No, this isn’t an article about a crack commando raid or the grand plans for foreign invasion. Not really about world domination either. No, this is about something rather different. Probably a little less exciting, but we hope you’ll still find it to be interesting. Sorry if your hopes were dashed.
Often times, I’ll find myself knee-deep in a project, working feverishly to get it completed on some crude, near non-existent time-table that was cruelly self-imposed to drive me onward. And sometimes that works, it helps keep me focused so that I can get things done that need doing. And sometimes it doesn’t work.
But it’s usually during this time, when things do need to get done that I get an idea, a new project dawns on me. The perfect way to do something, something new and interesting. Whether this is exploring a completely new medium, diving head-first into something different that I’ve never tried or thought of before or if it’s just a new technique with an old skill that has nothing to do with what is at hand. Usually, this will lead into a whole new project and sometimes with the result of putting the previous one on the back burner, left to simmer for a time.
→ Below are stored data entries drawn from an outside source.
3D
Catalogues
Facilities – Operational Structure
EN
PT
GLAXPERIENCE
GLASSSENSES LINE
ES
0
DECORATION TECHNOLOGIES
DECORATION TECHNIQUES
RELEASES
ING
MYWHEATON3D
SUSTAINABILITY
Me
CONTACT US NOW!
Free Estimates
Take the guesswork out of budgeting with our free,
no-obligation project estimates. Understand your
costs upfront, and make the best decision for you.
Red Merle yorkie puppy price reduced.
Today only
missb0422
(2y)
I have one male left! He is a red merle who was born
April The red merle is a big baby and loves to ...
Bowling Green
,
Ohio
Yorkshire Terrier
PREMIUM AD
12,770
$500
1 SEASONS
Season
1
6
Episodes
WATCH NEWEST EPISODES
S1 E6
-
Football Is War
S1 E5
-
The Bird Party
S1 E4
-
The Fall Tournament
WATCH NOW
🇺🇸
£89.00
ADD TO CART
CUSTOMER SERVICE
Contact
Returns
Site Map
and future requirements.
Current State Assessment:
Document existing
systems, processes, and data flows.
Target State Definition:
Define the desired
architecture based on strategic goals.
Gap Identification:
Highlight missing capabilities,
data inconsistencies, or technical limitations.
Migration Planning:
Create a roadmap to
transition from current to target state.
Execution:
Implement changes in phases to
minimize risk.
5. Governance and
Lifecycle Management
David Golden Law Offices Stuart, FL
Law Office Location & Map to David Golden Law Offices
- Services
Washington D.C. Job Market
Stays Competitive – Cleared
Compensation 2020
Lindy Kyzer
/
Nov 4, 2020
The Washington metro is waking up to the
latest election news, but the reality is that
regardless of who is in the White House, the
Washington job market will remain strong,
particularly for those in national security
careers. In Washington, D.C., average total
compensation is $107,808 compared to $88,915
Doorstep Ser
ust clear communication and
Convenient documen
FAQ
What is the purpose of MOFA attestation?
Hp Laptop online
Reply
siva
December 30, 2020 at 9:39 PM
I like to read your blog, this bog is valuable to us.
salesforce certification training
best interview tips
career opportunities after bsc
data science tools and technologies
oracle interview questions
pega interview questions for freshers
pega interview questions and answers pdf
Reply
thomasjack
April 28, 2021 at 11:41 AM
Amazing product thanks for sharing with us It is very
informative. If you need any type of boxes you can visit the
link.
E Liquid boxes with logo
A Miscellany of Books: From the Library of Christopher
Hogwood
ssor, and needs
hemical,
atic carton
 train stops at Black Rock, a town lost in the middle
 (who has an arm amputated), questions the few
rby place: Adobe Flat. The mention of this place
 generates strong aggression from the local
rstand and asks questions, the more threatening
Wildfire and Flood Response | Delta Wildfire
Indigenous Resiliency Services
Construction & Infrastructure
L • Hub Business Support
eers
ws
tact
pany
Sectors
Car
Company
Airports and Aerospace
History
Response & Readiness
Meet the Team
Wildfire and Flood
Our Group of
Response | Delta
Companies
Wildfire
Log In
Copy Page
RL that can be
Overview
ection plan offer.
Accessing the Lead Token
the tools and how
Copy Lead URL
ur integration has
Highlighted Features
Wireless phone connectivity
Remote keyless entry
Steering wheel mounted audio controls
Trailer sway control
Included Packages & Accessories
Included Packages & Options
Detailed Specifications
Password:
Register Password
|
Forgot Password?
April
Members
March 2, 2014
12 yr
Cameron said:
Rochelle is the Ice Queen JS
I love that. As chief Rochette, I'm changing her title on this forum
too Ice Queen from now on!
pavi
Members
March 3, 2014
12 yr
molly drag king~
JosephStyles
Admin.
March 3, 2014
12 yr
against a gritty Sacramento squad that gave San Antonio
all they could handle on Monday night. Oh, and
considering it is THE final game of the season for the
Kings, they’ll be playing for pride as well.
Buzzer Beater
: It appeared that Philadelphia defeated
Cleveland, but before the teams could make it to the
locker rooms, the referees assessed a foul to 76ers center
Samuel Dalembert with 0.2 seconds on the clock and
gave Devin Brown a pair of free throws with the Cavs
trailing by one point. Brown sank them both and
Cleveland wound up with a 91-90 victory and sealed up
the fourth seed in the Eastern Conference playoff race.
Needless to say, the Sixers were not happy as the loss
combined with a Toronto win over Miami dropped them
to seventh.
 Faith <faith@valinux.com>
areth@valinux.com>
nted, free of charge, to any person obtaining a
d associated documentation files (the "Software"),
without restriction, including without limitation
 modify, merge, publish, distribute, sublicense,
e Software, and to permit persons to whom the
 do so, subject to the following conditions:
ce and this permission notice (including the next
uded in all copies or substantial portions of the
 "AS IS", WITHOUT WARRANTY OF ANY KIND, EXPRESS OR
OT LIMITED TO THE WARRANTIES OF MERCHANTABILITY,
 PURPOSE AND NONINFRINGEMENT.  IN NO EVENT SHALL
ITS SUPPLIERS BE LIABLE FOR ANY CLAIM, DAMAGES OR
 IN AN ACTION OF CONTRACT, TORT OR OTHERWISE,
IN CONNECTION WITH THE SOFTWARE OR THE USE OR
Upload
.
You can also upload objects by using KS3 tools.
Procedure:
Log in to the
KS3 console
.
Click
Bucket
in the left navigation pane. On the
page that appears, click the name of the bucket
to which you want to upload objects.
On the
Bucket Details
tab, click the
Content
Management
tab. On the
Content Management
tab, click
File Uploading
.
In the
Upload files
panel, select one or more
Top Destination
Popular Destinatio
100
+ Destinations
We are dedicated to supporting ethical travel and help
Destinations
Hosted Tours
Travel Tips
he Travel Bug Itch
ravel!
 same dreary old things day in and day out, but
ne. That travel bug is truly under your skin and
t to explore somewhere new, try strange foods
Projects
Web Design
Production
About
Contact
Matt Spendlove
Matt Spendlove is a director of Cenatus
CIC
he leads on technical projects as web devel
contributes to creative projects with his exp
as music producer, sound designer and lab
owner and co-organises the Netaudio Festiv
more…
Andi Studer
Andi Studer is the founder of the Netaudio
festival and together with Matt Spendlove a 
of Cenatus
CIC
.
And that is okay. That is where project monogamy comes in. If you’re like us here at Indelible Ink Workshop, you’ve probably experienced it before to. The urge to tackle something else, something fresh when you probably know full well that you need to continue the one that you’re on. Maybe you feel guilty. Maybe you feel like you’ve abandoned it. But don’t.
There are many areas in life that Monogamy is necessary, many places where it is suggested in life and highly encouraged. Marriage and relationships are but some of many.
Art however is not one on that list.
Art is about doing what you like and seeing what happens. It’s about trying new things, new techniques and new ideas. Yes, there are tried and true methods, patterns, ways of doing things and certain things that you should know. Getting those things down will go a long way in insuring you some success in your artistic path. But they aren’t necessary nor do they guarantee anything. But that is another post for another day.
Unless you have an absolute dead-line and that candle is burning pretty close, you shouldn’t feel guilty about not completing your project right this very second. If you are an artist by trade, you should probably keep on track and get things done on a suitable time-table, but sometimes it’s a good idea to take a step back and work on something else, something completely different. It’s refreshing to work on a side project, it helps invigorate you, to get your creative juices flowing again – and sometimes it just might help to inspire a new way to complete an old project. Often times, it helps us to get another view on past projects, to see a new path. We can learn things from one project that will invariably help with another. That was why I said simmer on the back burner, not to let it just go cold.
There are those times though when you’ll want to stay on task. As stated earlier, its a pretty solid idea if you’re project is a work related one. You’ll want to stay dedicated to the task at hand, devoting your time to what the customer wants. And there will also be those times when you’re working feverishly on something great, something that you’re doing for your own enjoyment and you’ll want to pour every ounce of creative energy into it, putting your heart and soul into it and staying on till its finished no matter the cost. That is okay too. For some people, that is what works best and is completely understandable. So do what works for you, art isn’t science after all.
Usually by the time one thing is off my desk and stamped “done”, I’ve already gotten the next project lined up. Actually, the next two or three things that I want to work on, which helps me get motivated to complete the one that I’m on. But that isn’t to say that I won’t work on another project for myself on the side. It helps to keep things moving in the attic, get the cogs spinning again when I think their stuck.
Art is a wonderful thing, there is always something that you can do with it. There are so many different paths, so many different options and techniques, you should never honestly get board with it. Even if you lose interest in the project you’ve got before you, there will be a multitude of others just waiting for you to try.
So get out there and open the flood gates on your creative juices. You don’t have to work on just one thing at a time, so don’t feel guilty. Things may take a little longer to complete, sometimes a lot longer, but you’ll be able to put the quality in it that your project deserves. Just roll up your sleeves, take a deep breath, smile and get ready to get your hands dirty – with another project.